Pictures with circuit source files:
<<<<

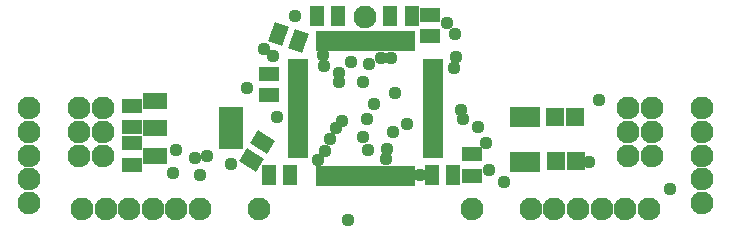
<source format=gbr>
G04 EAGLE Gerber X2 export*
G04 #@! %TF.Part,Single*
G04 #@! %TF.FileFunction,Soldermask,Top,1*
G04 #@! %TF.FilePolarity,Negative*
G04 #@! %TF.GenerationSoftware,Autodesk,EAGLE,8.6.0*
G04 #@! %TF.CreationDate,2018-03-03T07:32:50Z*
G75*
%MOMM*%
%FSLAX34Y34*%
%LPD*%
%AMOC8*
5,1,8,0,0,1.08239X$1,22.5*%
G01*
%ADD10R,1.608000X1.508000*%
%ADD11R,1.308000X1.708000*%
%ADD12R,1.708000X1.308000*%
%ADD13R,1.708000X0.808000*%
%ADD14R,0.808000X1.708000*%
%ADD15R,2.508000X1.808000*%
%ADD16R,2.108200X1.346200*%
%ADD17R,2.108200X3.606800*%
%ADD18C,1.930400*%
%ADD19C,1.112000*%


D10*
X480520Y132989D03*
X497520Y132989D03*
X481491Y95118D03*
X498491Y95118D03*
D11*
X359018Y218477D03*
X341018Y218477D03*
D12*
X237992Y151009D03*
X237992Y169009D03*
D11*
X376001Y84012D03*
X394001Y84012D03*
D12*
X375024Y218995D03*
X375024Y200995D03*
D11*
X238008Y83993D03*
X256008Y83993D03*
X279004Y218003D03*
X297004Y218003D03*
G36*
X249771Y192797D02*
X237481Y197270D01*
X243323Y213319D01*
X255613Y208846D01*
X249771Y192797D01*
G37*
G36*
X266686Y186641D02*
X254396Y191114D01*
X260238Y207163D01*
X272528Y202690D01*
X266686Y186641D01*
G37*
G36*
X233996Y97453D02*
X227181Y86290D01*
X212604Y95189D01*
X219419Y106352D01*
X233996Y97453D01*
G37*
G36*
X243374Y112817D02*
X236559Y101654D01*
X221982Y110553D01*
X228797Y121716D01*
X243374Y112817D01*
G37*
D12*
X410008Y101019D03*
X410008Y83019D03*
D13*
X377514Y137488D03*
X377514Y142488D03*
X377514Y147488D03*
X377514Y132488D03*
X377514Y127488D03*
X377514Y122488D03*
X377514Y117488D03*
X377514Y112488D03*
X377514Y102488D03*
X377514Y107488D03*
X377514Y152488D03*
X377514Y157488D03*
X377514Y162488D03*
X377514Y167488D03*
X377514Y172488D03*
X377514Y177488D03*
D14*
X322514Y197488D03*
X327514Y197488D03*
X332514Y197488D03*
X337514Y197488D03*
X342514Y197488D03*
X347514Y197488D03*
X352514Y197488D03*
X357514Y197488D03*
X317514Y197488D03*
X312514Y197488D03*
X307514Y197488D03*
X302514Y197488D03*
X297514Y197488D03*
X292514Y197488D03*
X287514Y197488D03*
X282514Y197488D03*
D13*
X262514Y137488D03*
X262514Y142488D03*
X262514Y147488D03*
X262514Y132488D03*
X262514Y127488D03*
X262514Y122488D03*
X262514Y117488D03*
X262514Y112488D03*
X262514Y102488D03*
X262514Y107488D03*
X262514Y152488D03*
X262514Y157488D03*
X262514Y162488D03*
X262514Y167488D03*
X262514Y172488D03*
X262514Y177488D03*
D14*
X322514Y82488D03*
X327514Y82488D03*
X332514Y82488D03*
X337514Y82488D03*
X342514Y82488D03*
X347514Y82488D03*
X352514Y82488D03*
X357514Y82488D03*
X317514Y82488D03*
X312514Y82488D03*
X307514Y82488D03*
X302514Y82488D03*
X297514Y82488D03*
X292514Y82488D03*
X287514Y82488D03*
X282514Y82488D03*
D15*
X455001Y95002D03*
X455001Y133002D03*
D12*
X122200Y142100D03*
X122200Y124100D03*
X122300Y92500D03*
X122300Y110500D03*
D16*
X141996Y146000D03*
X141996Y123000D03*
X141996Y100000D03*
D17*
X206004Y123000D03*
D18*
X80000Y55000D03*
X100000Y55000D03*
X120000Y55000D03*
X140000Y55000D03*
X160000Y55000D03*
X480000Y55000D03*
X500000Y55000D03*
X520000Y55000D03*
X540000Y55000D03*
X560000Y55000D03*
X605000Y140000D03*
X605000Y120000D03*
X605000Y100000D03*
X605000Y80000D03*
X605000Y60000D03*
X35000Y60000D03*
X35000Y80000D03*
X35000Y100000D03*
X35000Y120000D03*
X35000Y140000D03*
X180000Y55000D03*
X460000Y55000D03*
X542500Y100000D03*
X542500Y120000D03*
X542500Y140000D03*
X562500Y100000D03*
X562500Y120000D03*
X562500Y140000D03*
X97500Y100000D03*
X97500Y120000D03*
X97500Y140000D03*
X77500Y100000D03*
X77500Y120000D03*
X77500Y140000D03*
X230000Y55000D03*
X410000Y55000D03*
X320000Y217000D03*
D19*
X206000Y93000D03*
X345000Y153000D03*
X389000Y212000D03*
X308000Y179000D03*
X425000Y88000D03*
X509000Y95000D03*
X297500Y170000D03*
X317900Y162100D03*
X260000Y218000D03*
X300000Y129000D03*
X220000Y157000D03*
X160000Y105186D03*
X366000Y84000D03*
X343000Y120000D03*
X396000Y203000D03*
X323000Y178000D03*
X396611Y183611D03*
X342000Y182286D03*
X395000Y174000D03*
X333328Y182286D03*
X285000Y176000D03*
X180000Y84000D03*
X186000Y100000D03*
X242000Y184186D03*
X284000Y185000D03*
X157000Y85000D03*
X176000Y98000D03*
X234200Y190000D03*
X280000Y96000D03*
X290000Y114000D03*
X295000Y123186D03*
X355000Y127000D03*
X437000Y78000D03*
X338000Y106000D03*
X422000Y111000D03*
X322000Y105000D03*
X305000Y45600D03*
X286000Y104000D03*
X415000Y124000D03*
X403000Y131000D03*
X401000Y139000D03*
X518000Y147000D03*
X297512Y162436D03*
X578000Y72000D03*
X318000Y116000D03*
X337000Y97000D03*
X321000Y131000D03*
X327000Y144000D03*
X245000Y132814D03*
M02*

</source>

>>>>

Problem requirements: Would you repeat the lines from the one containing "X455001Y95002D03*" through the end of the data, exactly, with nothing before or after them?

Written response:
X455001Y95002D03*
X455001Y133002D03*
D12*
X122200Y142100D03*
X122200Y124100D03*
X122300Y92500D03*
X122300Y110500D03*
D16*
X141996Y146000D03*
X141996Y123000D03*
X141996Y100000D03*
D17*
X206004Y123000D03*
D18*
X80000Y55000D03*
X100000Y55000D03*
X120000Y55000D03*
X140000Y55000D03*
X160000Y55000D03*
X480000Y55000D03*
X500000Y55000D03*
X520000Y55000D03*
X540000Y55000D03*
X560000Y55000D03*
X605000Y140000D03*
X605000Y120000D03*
X605000Y100000D03*
X605000Y80000D03*
X605000Y60000D03*
X35000Y60000D03*
X35000Y80000D03*
X35000Y100000D03*
X35000Y120000D03*
X35000Y140000D03*
X180000Y55000D03*
X460000Y55000D03*
X542500Y100000D03*
X542500Y120000D03*
X542500Y140000D03*
X562500Y100000D03*
X562500Y120000D03*
X562500Y140000D03*
X97500Y100000D03*
X97500Y120000D03*
X97500Y140000D03*
X77500Y100000D03*
X77500Y120000D03*
X77500Y140000D03*
X230000Y55000D03*
X410000Y55000D03*
X320000Y217000D03*
D19*
X206000Y93000D03*
X345000Y153000D03*
X389000Y212000D03*
X308000Y179000D03*
X425000Y88000D03*
X509000Y95000D03*
X297500Y170000D03*
X317900Y162100D03*
X260000Y218000D03*
X300000Y129000D03*
X220000Y157000D03*
X160000Y105186D03*
X366000Y84000D03*
X343000Y120000D03*
X396000Y203000D03*
X323000Y178000D03*
X396611Y183611D03*
X342000Y182286D03*
X395000Y174000D03*
X333328Y182286D03*
X285000Y176000D03*
X180000Y84000D03*
X186000Y100000D03*
X242000Y184186D03*
X284000Y185000D03*
X157000Y85000D03*
X176000Y98000D03*
X234200Y190000D03*
X280000Y96000D03*
X290000Y114000D03*
X295000Y123186D03*
X355000Y127000D03*
X437000Y78000D03*
X338000Y106000D03*
X422000Y111000D03*
X322000Y105000D03*
X305000Y45600D03*
X286000Y104000D03*
X415000Y124000D03*
X403000Y131000D03*
X401000Y139000D03*
X518000Y147000D03*
X297512Y162436D03*
X578000Y72000D03*
X318000Y116000D03*
X337000Y97000D03*
X321000Y131000D03*
X327000Y144000D03*
X245000Y132814D03*
M02*

</source>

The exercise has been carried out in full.